:: Trecho

Justiça do Trabalho autoriza investigação patrimonial para cobrança de honorários de sucumbência de beneficiário da justiça gratuita

Justiça do Trabalho autoriza investigação patrimonial para cobrança de honorários de sucumbência de beneficiário da justiça gratuita

A 3ª Turma do Tribunal Regional do Trabalho da 10ª Região (TRT-10) autorizou a realização de uma investigação patrimonial contra um taxista para apurar se ele tem condições de pagar honorários de sucumbência, mesmo sendo beneficiário da justiça gratuita. A decisão unânime, ocorrida na quarta-feira (24), acolheu o recurso do advogado de um banco.

O caso teve origem em uma ação na qual o taxista pedia o reconhecimento de vínculo de emprego com o Banco Bradesco, mas a Justiça entendeu que ele atuava de forma autônoma. Por ser beneficiário da justiça gratuita, o pagamento dos honorários ao advogado do banco foi suspenso.

Posteriormente, o advogado da empresa alegou que a situação financeira do taxista havia mudado, citando a abertura de uma empresa e novas declarações de Imposto de Renda como indícios. O juiz de primeira instância negou o pedido de execução dos honorários, mas o advogado recorreu.

::::

**O que fazer**
• 1. Transcreva da notícia sobre o taxista e os honorários a parte que começa em "O caso teve" e termina em "o advogado recorreu.".
• 2. Dê continuidade à notícia sobre o taxista e os honorários, começando logo depois da última frase apresentada.

:: Dados fornecidos

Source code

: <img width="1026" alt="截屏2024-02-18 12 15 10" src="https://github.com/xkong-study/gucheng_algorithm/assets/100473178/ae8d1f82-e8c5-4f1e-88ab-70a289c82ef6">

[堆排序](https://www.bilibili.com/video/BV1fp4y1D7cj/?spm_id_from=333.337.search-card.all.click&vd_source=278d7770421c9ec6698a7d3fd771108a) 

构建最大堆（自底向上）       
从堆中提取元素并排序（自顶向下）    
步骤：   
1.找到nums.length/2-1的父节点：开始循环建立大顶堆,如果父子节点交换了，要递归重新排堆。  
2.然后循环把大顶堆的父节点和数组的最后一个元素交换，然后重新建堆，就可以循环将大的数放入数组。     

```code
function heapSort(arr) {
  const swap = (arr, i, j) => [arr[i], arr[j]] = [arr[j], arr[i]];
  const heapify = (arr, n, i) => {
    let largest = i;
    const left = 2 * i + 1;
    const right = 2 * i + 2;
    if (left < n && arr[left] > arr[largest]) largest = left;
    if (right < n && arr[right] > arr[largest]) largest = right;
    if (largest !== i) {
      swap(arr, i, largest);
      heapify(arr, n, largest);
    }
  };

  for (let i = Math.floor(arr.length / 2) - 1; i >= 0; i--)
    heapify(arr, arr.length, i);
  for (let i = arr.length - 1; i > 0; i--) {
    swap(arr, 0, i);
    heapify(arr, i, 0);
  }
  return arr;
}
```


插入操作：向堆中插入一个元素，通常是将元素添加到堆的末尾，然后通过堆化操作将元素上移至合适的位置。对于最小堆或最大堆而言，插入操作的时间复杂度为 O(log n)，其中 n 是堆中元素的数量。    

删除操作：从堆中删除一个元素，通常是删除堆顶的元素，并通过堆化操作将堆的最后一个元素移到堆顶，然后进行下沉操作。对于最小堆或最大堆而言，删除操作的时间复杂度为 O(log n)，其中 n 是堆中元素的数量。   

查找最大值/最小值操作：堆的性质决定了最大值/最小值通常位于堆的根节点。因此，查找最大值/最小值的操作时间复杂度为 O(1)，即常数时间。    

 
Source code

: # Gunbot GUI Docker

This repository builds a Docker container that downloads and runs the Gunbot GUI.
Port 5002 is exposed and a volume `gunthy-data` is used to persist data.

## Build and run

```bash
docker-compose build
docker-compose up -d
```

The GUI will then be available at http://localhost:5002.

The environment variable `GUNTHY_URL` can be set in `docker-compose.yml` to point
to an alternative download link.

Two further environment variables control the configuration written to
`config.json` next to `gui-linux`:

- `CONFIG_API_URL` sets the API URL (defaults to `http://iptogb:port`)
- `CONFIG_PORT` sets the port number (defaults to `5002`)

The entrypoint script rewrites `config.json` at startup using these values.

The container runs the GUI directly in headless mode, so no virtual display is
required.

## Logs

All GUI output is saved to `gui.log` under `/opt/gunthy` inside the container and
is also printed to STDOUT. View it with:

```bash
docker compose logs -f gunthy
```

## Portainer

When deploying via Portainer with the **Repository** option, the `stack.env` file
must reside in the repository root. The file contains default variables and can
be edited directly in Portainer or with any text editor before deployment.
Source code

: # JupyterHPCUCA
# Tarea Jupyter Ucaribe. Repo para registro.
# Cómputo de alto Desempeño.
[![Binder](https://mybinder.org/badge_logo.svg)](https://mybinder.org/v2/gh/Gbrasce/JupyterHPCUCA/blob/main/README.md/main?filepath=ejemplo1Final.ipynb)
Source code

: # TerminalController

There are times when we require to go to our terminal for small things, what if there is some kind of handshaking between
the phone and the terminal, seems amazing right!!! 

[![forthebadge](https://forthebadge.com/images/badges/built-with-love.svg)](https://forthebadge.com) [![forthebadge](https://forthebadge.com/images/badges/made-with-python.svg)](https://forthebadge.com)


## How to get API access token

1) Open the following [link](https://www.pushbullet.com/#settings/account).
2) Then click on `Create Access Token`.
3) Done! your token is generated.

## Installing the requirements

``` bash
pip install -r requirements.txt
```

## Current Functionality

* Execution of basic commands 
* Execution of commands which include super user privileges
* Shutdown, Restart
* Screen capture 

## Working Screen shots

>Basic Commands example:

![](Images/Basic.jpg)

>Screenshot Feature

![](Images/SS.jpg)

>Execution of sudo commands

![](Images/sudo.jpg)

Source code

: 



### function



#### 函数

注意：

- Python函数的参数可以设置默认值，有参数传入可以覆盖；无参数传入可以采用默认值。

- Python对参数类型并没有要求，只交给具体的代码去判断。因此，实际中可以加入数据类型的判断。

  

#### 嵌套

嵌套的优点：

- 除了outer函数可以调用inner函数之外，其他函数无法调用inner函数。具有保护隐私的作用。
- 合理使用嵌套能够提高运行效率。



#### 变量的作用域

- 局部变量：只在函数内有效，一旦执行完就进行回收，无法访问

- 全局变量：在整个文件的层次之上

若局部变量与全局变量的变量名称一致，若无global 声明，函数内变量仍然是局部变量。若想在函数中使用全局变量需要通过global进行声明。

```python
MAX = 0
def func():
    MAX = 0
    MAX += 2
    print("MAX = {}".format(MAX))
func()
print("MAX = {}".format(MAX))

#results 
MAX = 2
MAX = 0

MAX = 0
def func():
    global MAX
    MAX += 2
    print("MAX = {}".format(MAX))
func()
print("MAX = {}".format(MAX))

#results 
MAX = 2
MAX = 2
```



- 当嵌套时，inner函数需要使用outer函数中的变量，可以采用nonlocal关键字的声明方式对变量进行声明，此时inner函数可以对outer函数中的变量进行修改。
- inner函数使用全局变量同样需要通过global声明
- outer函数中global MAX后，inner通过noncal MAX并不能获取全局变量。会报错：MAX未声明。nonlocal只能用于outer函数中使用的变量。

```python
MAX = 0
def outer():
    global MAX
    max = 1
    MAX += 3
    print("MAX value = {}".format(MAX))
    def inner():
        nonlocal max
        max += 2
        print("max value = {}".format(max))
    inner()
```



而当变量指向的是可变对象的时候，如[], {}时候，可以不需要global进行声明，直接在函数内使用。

::::

**Resultados do exercício**
• 1.
O caso teve origem em uma ação na qual o taxista pedia o reconhecimento de vínculo de emprego com o Banco Bradesco, mas a Justiça entendeu que ele atuava de forma autônoma. Por ser beneficiário da justiça gratuita, o pagamento dos honorários ao advogado do banco foi suspenso.

Posteriormente, o advogado da empresa alegou que a situação financeira do taxista havia mudado, citando a abertura de uma empresa e novas declarações de Imposto de Renda como indícios. O juiz de primeira instância negou o pedido de execução dos honorários, mas o advogado recorreu.

• 2.
Para o relator do caso no TRT-10, desembargador Pedro Luís Vicentin Foltran, embora o ônus da prova seja do credor (o advogado), ele não tem como acessar dados sigilosos para comprovar a mudança. "A utilização dos convênios judiciais (SISBAJUD, INFOJUD, etc) é a ferramenta adequada e necessária para verificar, de forma segura, se a condição que ensejou a concessão da justiça gratuita ainda persiste", destacou.

O processo retornará à vara de origem para a realização da pesquisa patrimonial. Somente após a análise dos resultados, será decidido se a gratuidade de justiça será revogada para permitir a cobrança dos honorários.